Problem statement: Transcribe the following entries word for word. End with the line where "Finally, subtract R" appears.

Data for analysis:
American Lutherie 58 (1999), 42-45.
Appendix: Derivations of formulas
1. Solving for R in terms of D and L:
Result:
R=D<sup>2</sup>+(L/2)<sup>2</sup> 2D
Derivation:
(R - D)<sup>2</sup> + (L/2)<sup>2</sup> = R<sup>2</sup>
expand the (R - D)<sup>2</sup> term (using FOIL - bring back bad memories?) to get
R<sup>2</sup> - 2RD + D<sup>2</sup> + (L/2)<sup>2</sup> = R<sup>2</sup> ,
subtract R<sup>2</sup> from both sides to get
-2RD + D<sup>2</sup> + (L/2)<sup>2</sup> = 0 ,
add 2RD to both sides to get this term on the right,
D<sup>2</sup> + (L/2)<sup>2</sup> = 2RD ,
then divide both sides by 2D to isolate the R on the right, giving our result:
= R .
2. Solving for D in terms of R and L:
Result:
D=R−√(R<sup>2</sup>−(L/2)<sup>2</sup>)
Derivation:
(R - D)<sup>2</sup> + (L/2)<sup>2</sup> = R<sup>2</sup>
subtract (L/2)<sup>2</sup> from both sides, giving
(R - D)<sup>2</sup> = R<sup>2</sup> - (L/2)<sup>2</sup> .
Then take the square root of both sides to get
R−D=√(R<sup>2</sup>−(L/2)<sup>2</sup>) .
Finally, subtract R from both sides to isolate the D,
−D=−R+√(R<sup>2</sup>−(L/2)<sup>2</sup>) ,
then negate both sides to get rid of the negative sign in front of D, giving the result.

Answer to the problem:
American Lutherie 58 (1999), 42-45.
Appendix: Derivations of formulas
1. Solving for R in terms of D and L:
Result:
R=D<sup>2</sup>+(L/2)<sup>2</sup> 2D
Derivation:
(R - D)<sup>2</sup> + (L/2)<sup>2</sup> = R<sup>2</sup>
expand the (R - D)<sup>2</sup> term (using FOIL - bring back bad memories?) to get
R<sup>2</sup> - 2RD + D<sup>2</sup> + (L/2)<sup>2</sup> = R<sup>2</sup> ,
subtract R<sup>2</sup> from both sides to get
-2RD + D<sup>2</sup> + (L/2)<sup>2</sup> = 0 ,
add 2RD to both sides to get this term on the right,
D<sup>2</sup> + (L/2)<sup>2</sup> = 2RD ,
then divide both sides by 2D to isolate the R on the right, giving our result:
= R .
2. Solving for D in terms of R and L:
Result:
D=R−√(R<sup>2</sup>−(L/2)<sup>2</sup>)
Derivation:
(R - D)<sup>2</sup> + (L/2)<sup>2</sup> = R<sup>2</sup>
subtract (L/2)<sup>2</sup> from both sides, giving
(R - D)<sup>2</sup> = R<sup>2</sup> - (L/2)<sup>2</sup> .
Then take the square root of both sides to get
R−D=√(R<sup>2</sup>−(L/2)<sup>2</sup>) .
Finally, subtract R from both sides to isolate the D,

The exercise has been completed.